To address normalization issues related to biomass or cell count and mitigate transcription size bias, scientists have proposed the use of multiple different exogenous “RNA spike-in” [
136]. These RNA spike-ins, known for their precise concentrations, are added in proportion to the biomass or number of cells prior to RNA-seq library preparation. Subsequently, these spike-ins serve as scaling factors for between-sample normalization after quantification. Implementing RNA spike-ins requires prior knowledge of the biomass quantity or the number of cells included in each sample for accurate normalization. When direct cell counting is impractical, researchers can estimate cell numbers based on DNA content using techniques such as flow cytometry [
130,
136].
In the context of the scenarios mentioned earlier, analyzing differentially expressed genes in allopolyploids can present more complexity compared to standard RNA-seq analyses. A widely used approach was introduced by [
19], where they performed comprehensive comparisons including relative expression levels between the two parents, the hybrid allopolyploid versus its parents, and the allopolyploid versus the mid-parent value.
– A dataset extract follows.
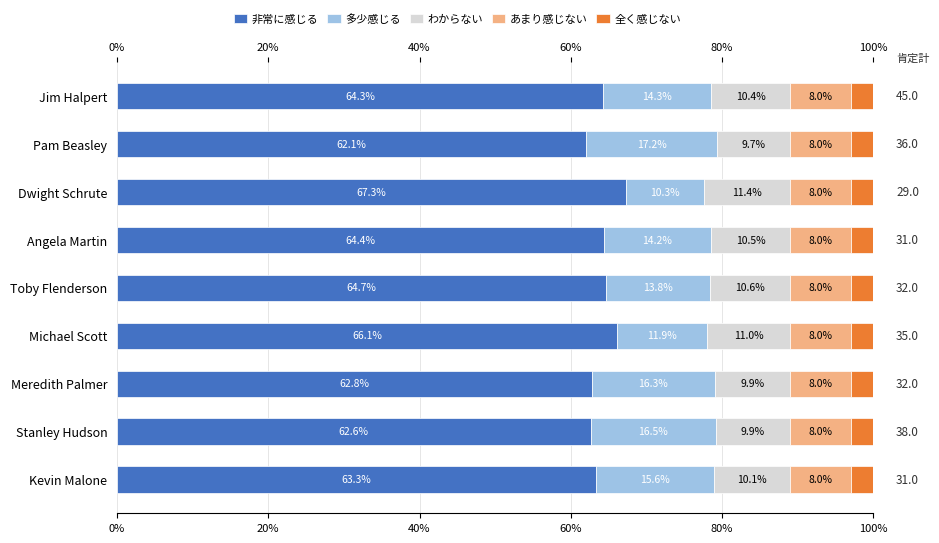

How many distinct data groups are displayed?

5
Recently, [
137] adopted a similar strategy, utilizing RNA-sequencing data to explore the transcriptional responses to saline stress in cotton and heterosis events in root traits in rice. In their studies, they introduced HYBRIDEXPRESS, a tool designed to facilitate comparative analyses between allopolyploid hybrids and parental lines. This tool encompasses transcriptomic data processing, graphic visualization, data normalization, identification of differentially expressed genes, classification of genes based on the stages proposed by [
19], and functional annotation of these genes. Such tools, alongside advancements in sequencing technologies and methodologies for homoeology inference and sub-genome identification, hold significant promise in elucidating parental legacies, homoeolog expression biases in allopolyploids, understanding their evolutionary mechanisms, and providing crucial insights for crop breeding.